Work item: Copy every item below verbatim, keeping each character and line break unchanged.

(Stored data)
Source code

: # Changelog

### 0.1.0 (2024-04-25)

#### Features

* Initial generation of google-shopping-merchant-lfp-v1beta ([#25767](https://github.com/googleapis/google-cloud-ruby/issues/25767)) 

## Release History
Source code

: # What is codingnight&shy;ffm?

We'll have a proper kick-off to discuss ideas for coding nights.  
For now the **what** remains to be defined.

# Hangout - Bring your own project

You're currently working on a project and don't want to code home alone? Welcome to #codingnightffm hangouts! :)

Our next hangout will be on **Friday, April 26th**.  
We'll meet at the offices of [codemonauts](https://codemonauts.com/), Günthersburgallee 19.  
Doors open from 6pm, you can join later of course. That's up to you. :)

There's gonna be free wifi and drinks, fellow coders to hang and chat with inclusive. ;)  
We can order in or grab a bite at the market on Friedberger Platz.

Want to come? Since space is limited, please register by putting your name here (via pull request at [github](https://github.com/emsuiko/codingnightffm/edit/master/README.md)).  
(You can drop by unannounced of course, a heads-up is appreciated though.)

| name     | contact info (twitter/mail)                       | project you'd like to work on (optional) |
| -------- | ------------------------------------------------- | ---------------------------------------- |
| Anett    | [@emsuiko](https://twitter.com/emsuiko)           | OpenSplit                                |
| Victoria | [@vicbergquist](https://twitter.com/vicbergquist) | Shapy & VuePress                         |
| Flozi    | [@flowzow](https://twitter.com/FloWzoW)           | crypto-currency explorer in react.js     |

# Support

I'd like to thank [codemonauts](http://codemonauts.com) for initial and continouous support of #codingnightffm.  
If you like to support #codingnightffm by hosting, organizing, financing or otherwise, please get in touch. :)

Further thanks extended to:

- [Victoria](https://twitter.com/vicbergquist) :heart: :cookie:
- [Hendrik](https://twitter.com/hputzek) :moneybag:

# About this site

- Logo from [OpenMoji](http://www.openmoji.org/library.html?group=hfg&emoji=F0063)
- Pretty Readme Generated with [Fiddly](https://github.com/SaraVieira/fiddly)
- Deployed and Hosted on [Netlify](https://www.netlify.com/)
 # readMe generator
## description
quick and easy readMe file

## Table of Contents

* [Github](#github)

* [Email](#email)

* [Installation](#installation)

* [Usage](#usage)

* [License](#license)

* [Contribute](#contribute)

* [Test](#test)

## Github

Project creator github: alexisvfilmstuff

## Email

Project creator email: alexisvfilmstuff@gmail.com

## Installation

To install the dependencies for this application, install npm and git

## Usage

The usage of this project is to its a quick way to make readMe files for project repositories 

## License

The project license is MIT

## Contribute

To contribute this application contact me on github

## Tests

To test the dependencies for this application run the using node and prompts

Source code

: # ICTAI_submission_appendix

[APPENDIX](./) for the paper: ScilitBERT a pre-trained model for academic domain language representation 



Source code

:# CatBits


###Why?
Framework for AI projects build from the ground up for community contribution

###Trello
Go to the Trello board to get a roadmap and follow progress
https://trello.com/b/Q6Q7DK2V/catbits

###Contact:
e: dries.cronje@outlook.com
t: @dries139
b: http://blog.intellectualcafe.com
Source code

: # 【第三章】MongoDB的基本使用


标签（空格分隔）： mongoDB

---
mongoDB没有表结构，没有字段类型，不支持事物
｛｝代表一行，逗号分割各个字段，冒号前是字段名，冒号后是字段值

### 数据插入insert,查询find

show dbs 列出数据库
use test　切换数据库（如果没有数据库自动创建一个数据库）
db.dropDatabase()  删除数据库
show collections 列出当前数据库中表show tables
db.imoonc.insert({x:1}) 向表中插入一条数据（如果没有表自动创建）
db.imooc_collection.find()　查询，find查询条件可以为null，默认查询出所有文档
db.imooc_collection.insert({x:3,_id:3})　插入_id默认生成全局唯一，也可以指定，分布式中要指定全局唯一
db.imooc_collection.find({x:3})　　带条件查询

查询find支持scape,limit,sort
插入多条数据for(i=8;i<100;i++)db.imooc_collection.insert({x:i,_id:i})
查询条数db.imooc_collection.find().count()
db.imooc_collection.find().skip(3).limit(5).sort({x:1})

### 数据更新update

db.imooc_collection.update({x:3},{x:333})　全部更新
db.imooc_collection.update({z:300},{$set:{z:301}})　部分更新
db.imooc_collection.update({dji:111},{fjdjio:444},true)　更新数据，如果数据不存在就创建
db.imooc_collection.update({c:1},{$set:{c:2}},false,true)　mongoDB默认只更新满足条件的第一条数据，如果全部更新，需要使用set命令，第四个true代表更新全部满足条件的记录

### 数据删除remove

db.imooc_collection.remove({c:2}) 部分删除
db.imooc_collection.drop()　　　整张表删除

Result of the task:
Source code

: # Changelog

### 0.1.0 (2024-04-25)

#### Features

* Initial generation of google-shopping-merchant-lfp-v1beta ([#25767](https://github.com/googleapis/google-cloud-ruby/issues/25767)) 

## Release History
Source code

: # What is codingnight&shy;ffm?

We'll have a proper kick-off to discuss ideas for coding nights.  
For now the **what** remains to be defined.

# Hangout - Bring your own project

You're currently working on a project and don't want to code home alone? Welcome to #codingnightffm hangouts! :)

Our next hangout will be on **Friday, April 26th**.  
We'll meet at the offices of [codemonauts](https://codemonauts.com/), Günthersburgallee 19.  
Doors open from 6pm, you can join later of course. That's up to you. :)

There's gonna be free wifi and drinks, fellow coders to hang and chat with inclusive. ;)  
We can order in or grab a bite at the market on Friedberger Platz.

Want to come? Since space is limited, please register by putting your name here (via pull request at [github](https://github.com/emsuiko/codingnightffm/edit/master/README.md)).  
(You can drop by unannounced of course, a heads-up is appreciated though.)

| name     | contact info (twitter/mail)                       | project you'd like to work on (optional) |
| -------- | ------------------------------------------------- | ---------------------------------------- |
| Anett    | [@emsuiko](https://twitter.com/emsuiko)           | OpenSplit                                |
| Victoria | [@vicbergquist](https://twitter.com/vicbergquist) | Shapy & VuePress                         |
| Flozi    | [@flowzow](https://twitter.com/FloWzoW)           | crypto-currency explorer in react.js     |

# Support

I'd like to thank [codemonauts](http://codemonauts.com) for initial and continouous support of #codingnightffm.  
If you like to support #codingnightffm by hosting, organizing, financing or otherwise, please get in touch. :)

Further thanks extended to:

- [Victoria](https://twitter.com/vicbergquist) :heart: :cookie:
- [Hendrik](https://twitter.com/hputzek) :moneybag:

# About this site

- Logo from [OpenMoji](http://www.openmoji.org/library.html?group=hfg&emoji=F0063)
- Pretty Readme Generated with [Fiddly](https://github.com/SaraVieira/fiddly)
- Deployed and Hosted on [Netlify](https://www.netlify.com/)
 # readMe generator
## description
quick and easy readMe file

## Table of Contents

* [Github](#github)

* [Email](#email)

* [Installation](#installation)

* [Usage](#usage)

* [License](#license)

* [Contribute](#contribute)

* [Test](#test)

## Github

Project creator github: alexisvfilmstuff

## Email

Project creator email: alexisvfilmstuff@gmail.com

## Installation

To install the dependencies for this application, install npm and git

## Usage

The usage of this project is to its a quick way to make readMe files for project repositories 

## License

The project license is MIT

## Contribute

To contribute this application contact me on github

## Tests

To test the dependencies for this application run the using node and prompts

Source code

: # ICTAI_submission_appendix

[APPENDIX](./) for the paper: ScilitBERT a pre-trained model for academic domain language representation 



Source code

:# CatBits


###Why?
Framework for AI projects build from the ground up for community contribution

###Trello
Go to the Trello board to get a roadmap and follow progress
https://trello.com/b/Q6Q7DK2V/catbits

###Contact:
e: dries.cronje@outlook.com
t: @dries139
b: http://blog.intellectualcafe.com
Source code

: # 【第三章】MongoDB的基本使用


标签（空格分隔）： mongoDB

---
mongoDB没有表结构，没有字段类型，不支持事物
｛｝代表一行，逗号分割各个字段，冒号前是字段名，冒号后是字段值

### 数据插入insert,查询find

show dbs 列出数据库
use test　切换数据库（如果没有数据库自动创建一个数据库）
db.dropDatabase()  删除数据库
show collections 列出当前数据库中表show tables
db.imoonc.insert({x:1}) 向表中插入一条数据（如果没有表自动创建）
db.imooc_collection.find()　查询，find查询条件可以为null，默认查询出所有文档
db.imooc_collection.insert({x:3,_id:3})　插入_id默认生成全局唯一，也可以指定，分布式中要指定全局唯一
db.imooc_collection.find({x:3})　　带条件查询

查询find支持scape,limit,sort
插入多条数据for(i=8;i<100;i++)db.imooc_collection.insert({x:i,_id:i})
查询条数db.imooc_collection.find().count()
db.imooc_collection.find().skip(3).limit(5).sort({x:1})

### 数据更新update

db.imooc_collection.update({x:3},{x:333})　全部更新
db.imooc_collection.update({z:300},{$set:{z:301}})　部分更新
db.imooc_collection.update({dji:111},{fjdjio:444},true)　更新数据，如果数据不存在就创建
db.imooc_collection.update({c:1},{$set:{c:2}},false,true)　mongoDB默认只更新满足条件的第一条数据，如果全部更新，需要使用set命令，第四个true代表更新全部满足条件的记录

### 数据删除remove

db.imooc_collection.remove({c:2}) 部分删除
db.imooc_collection.drop()　　　整张表删除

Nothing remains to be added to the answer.